Self-catered platforms (Sykes, Snaptrip) and direct bookings with owners: cancellation policies vary by property. Always read the policy before you book, not after. If someone drops out early enough, you may be able to get their share refunded or transfer the booking to a replacement.
Holiday parks and packages (Hoseasons, Haven, Center Parcs): tend to have stricter cancellation policies. Deposits are often non-refundable. Check the balance due date and communicate it to the group early.
Hotels booked through OTAs (Booking.com, Hotels.com, etc.): depends entirely on the rate you chose. “Free cancellation” rates give you flexibility; pre-paid rates are cheaper but non-refundable. For group hotel bookings, the flexible rate is almost always worth the premium.
Airbnb: host-dependent. Policies range from flexible to strict and the difference in refund terms is significant. Check the specific host’s cancellation policy before booking and make sure the group knows what they’re signing up for.
Whatever the policy, make it clear to the group when you collect the deposit. “The cancellation policy means deposits are non-refundable after [date]” saves an awkward conversation if someone pulls out later. For the insurance angle on cancellations, see our guide on group travel insurance.
More for the organiser
Keep going.
Splitting costs without becoming the bank
The full payment picture, including copy-pasteable scripts for chasing the late payers.
Read guide ›How to plan a group trip
The order to lock things in: dates, destination, and budget first, then accommodation, then everything else.
Read guide ›Group travel insurance
When group cover is cheaper than buying individually, and how to coordinate cover without becoming the insurance police.
Read guide ›
Frequently asked questions
How much deposit should you ask for on a group holiday?
In general, whatever the end provider expects, typically 25-50% of the total booking cost. A deposit that feels like real money reduces dropout rates.
When should you collect the deposit from a group?
Straight away, within 24 hours of booking. Give people seven days to pay but there’s no need to be apologetic. Remember you’re doing everyone a favour making the booking (and as the organiser, probably some heavy lifting in the build up). Beyond two weeks without payment, the trip isn’t real for that person and you need a direct conversation about whether they’re still in.

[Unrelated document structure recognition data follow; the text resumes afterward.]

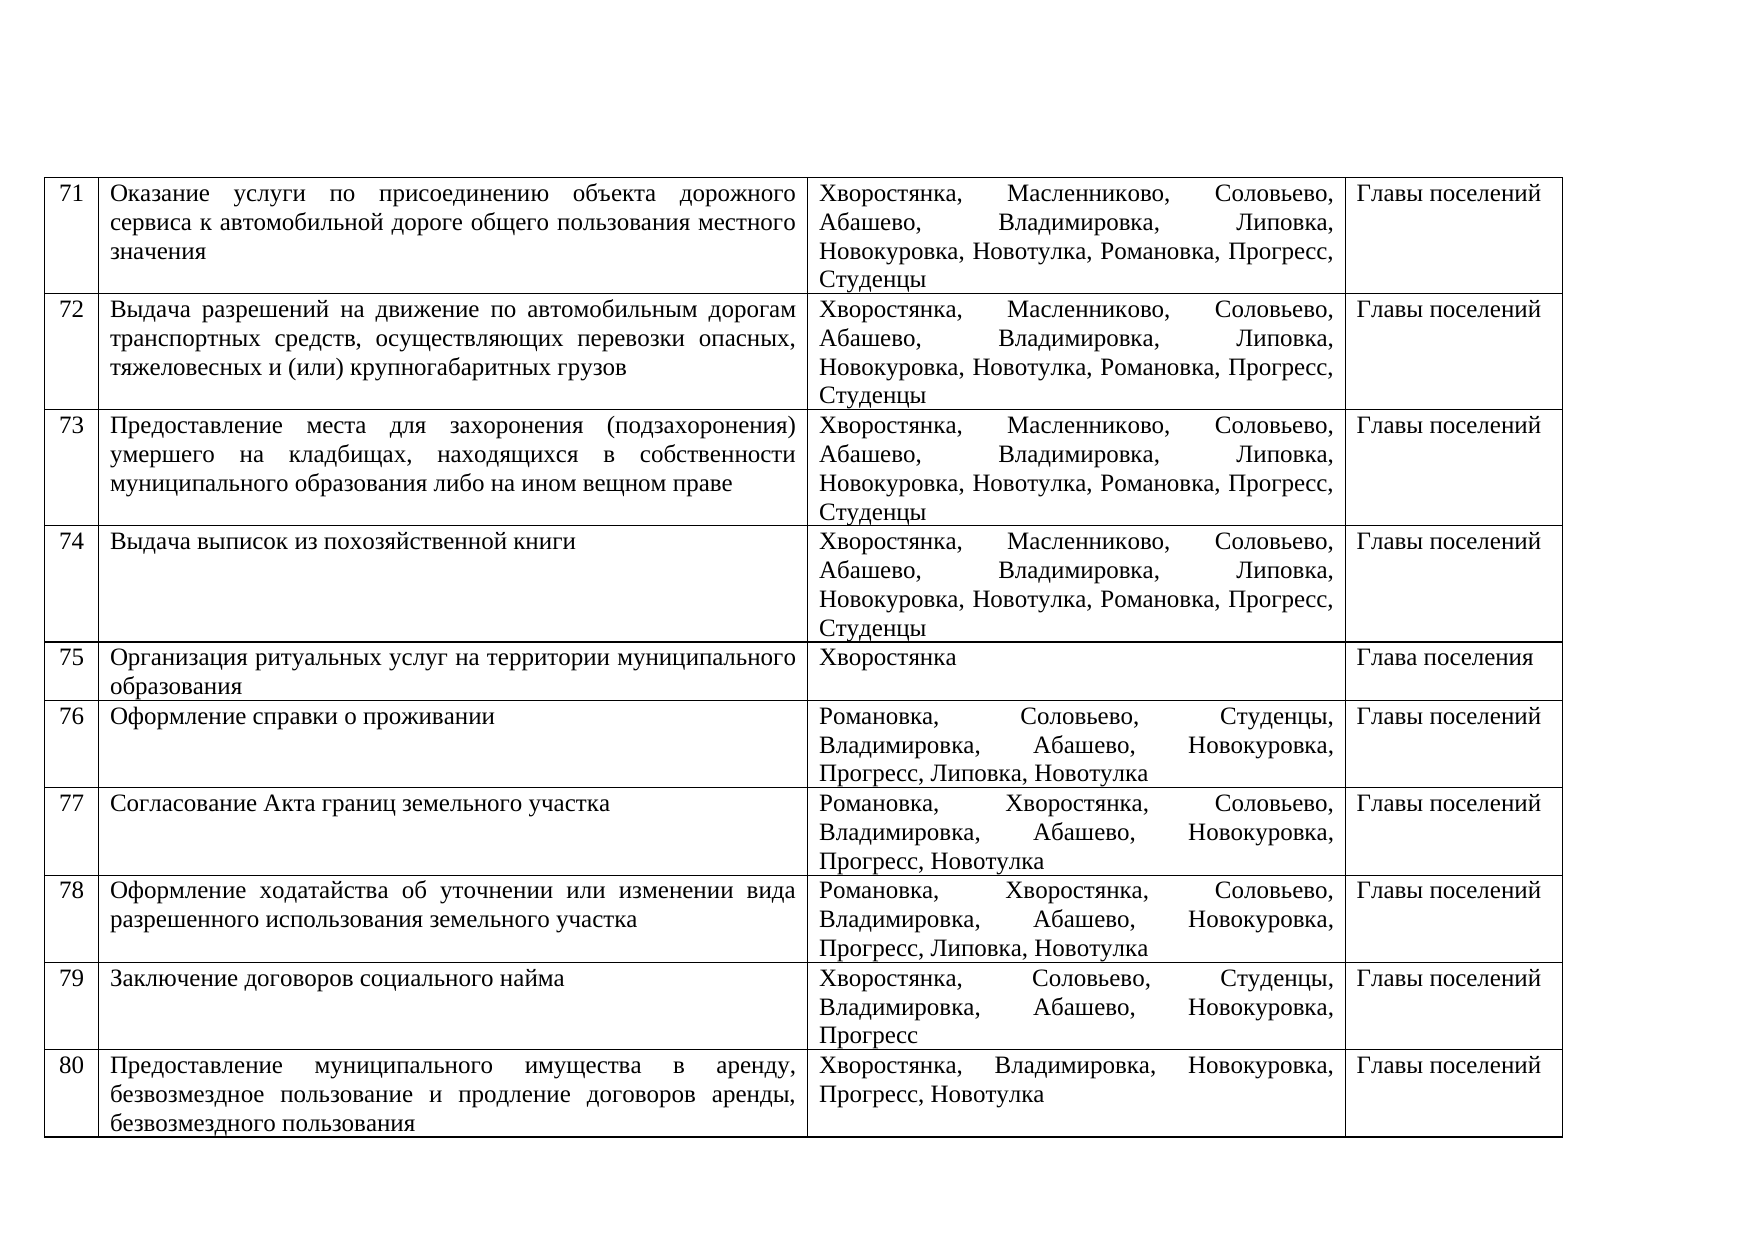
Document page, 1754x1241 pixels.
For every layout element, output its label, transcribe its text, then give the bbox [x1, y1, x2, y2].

table_cell Хворостянка, Владимировка, Новокуровка, Прогресс, Новотулка [808, 1050, 1345, 1136]
table_cell Главы поселений [1346, 1050, 1562, 1136]
table_cell Хворостянка, Соловьево, Студенцы, Владимировка, Абашево, Новокуровка, Прогресс [808, 963, 1345, 1049]
table_cell Оказание услуги по присоединению объекта дорожного сервиса к автомобильной дороге общего пользования местного значения [99, 178, 807, 293]
table_cell 76 [45, 701, 98, 787]
table_cell Оформление справки о проживании [99, 701, 807, 787]
table_cell Романовка, Хворостянка, Соловьево, Владимировка, Абашево, Новокуровка, Прогресс, Липовка, Новотулка [808, 876, 1345, 962]
table_cell Выдача выписок из похозяйственной книги [99, 526, 807, 641]
table_cell Романовка, Соловьево, Студенцы, Владимировка, Абашево, Новокуровка, Прогресс, Липовка, Новотулка [808, 701, 1345, 787]
table_cell Главы поселений [1346, 294, 1562, 409]
table_cell Заключение договоров социального найма [99, 963, 807, 1049]
table_cell Предоставление места для захоронения (подзахоронения) умершего на кладбищах, находящихся в собственности муниципального образования либо на ином вещном праве [99, 410, 807, 525]
table_cell Главы поселений [1346, 788, 1562, 874]
table_cell 78 [45, 876, 98, 962]
table_cell Выдача разрешений на движение по автомобильным дорогам транспортных средств, осуществляющих перевозки опасных, тяжеловесных и (или) крупногабаритных грузов [99, 294, 807, 409]
table_cell Главы поселений [1346, 876, 1562, 962]
table_cell Хворостянка, Масленниково, Соловьево, Абашево, Владимировка, Липовка, Новокуровка, Новотулка, Романовка, Прогресс, Студенцы [808, 294, 1345, 409]
table_cell Хворостянка, Масленниково, Соловьево, Абашево, Владимировка, Липовка, Новокуровка, Новотулка, Романовка, Прогресс, Студенцы [808, 526, 1345, 641]
table_cell 72 [45, 294, 98, 409]
table_cell 75 [45, 643, 98, 700]
table_cell 74 [45, 526, 98, 641]
table_cell Организация ритуальных услуг на территории муниципального образования [99, 643, 807, 700]
table_cell 80 [45, 1050, 98, 1136]
table_cell Согласование Акта границ земельного участка [99, 788, 807, 874]
table_cell 77 [45, 788, 98, 874]
table_cell Главы поселений [1346, 701, 1562, 787]
table_cell Главы поселений [1346, 526, 1562, 641]
table_cell Романовка, Хворостянка, Соловьево, Владимировка, Абашево, Новокуровка, Прогресс, Новотулка [808, 788, 1345, 874]
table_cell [808, 178, 1345, 293]
table_cell 71 [45, 178, 98, 293]
table_cell 79 [45, 963, 98, 1049]
table_cell Главы поселений [1346, 410, 1562, 525]
table_cell 73 [45, 410, 98, 525]
table_cell Оформление ходатайства об уточнении или изменении вида разрешенного использования земельного участка [99, 876, 807, 962]
table_cell Хворостянка, Масленниково, Соловьево, Абашево, Владимировка, Липовка, Новокуровка, Новотулка, Романовка, Прогресс, Студенцы [808, 410, 1345, 525]
table_cell Глава поселения [1346, 643, 1562, 700]
table_cell Главы поселений [1346, 963, 1562, 1049]
table_cell Хворостянка [808, 643, 1345, 700]
table_cell Предоставление муниципального имущества в аренду, безвозмездное пользование и продление договоров аренды, безвозмездного пользования [99, 1050, 807, 1136]
table_cell Главы поселений [1346, 178, 1562, 293]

What’s the best way to collect deposit money from friends?
One clear message with the exact amount, a specific deadline, and a payment link (Monzo or bank transfer). Avoid vague requests. Specificity gets paid faster than a casual mention in the group chat.
What if someone doesn’t pay their deposit?
Send a friendly reminder 48 hours after the deadline. If that doesn’t work, send a private message a week later reframing it as a question around whether they’re still planning to attend.
Who holds the deposit for a group booking?
The accommodation provider or booking platform holds the money. Legally speaking: UK holiday accommodation deposits (holiday lets) are not required to be protected in a government-approved scheme, unlike long-term tenancy deposits. While protection is not mandatory, consumers can protect themselves by paying with a credit card to utilise Section 75 protection, booking through established agents and checking cancellation terms.
What happens to the deposit if someone drops out?
Depends on the booking. Some providers offer full refunds with enough notice, others are non-refundable from day one. Always check the cancellation policy before booking and communicate it to the group when collecting deposits. Travel insurance can cover non-refundable costs if someone cancels for a covered reason.
Should the organiser pay their own deposit?
Yes, the same share as everyone else. If you’re the one booking and the platform requires a single card, you’ll need to pay the full deposit and collect from the group. That’s normal and the guide above covers how to do it quickly. The key is to send the payment request within 24 hours so you’re not carrying everyone’s share for longer than necessary.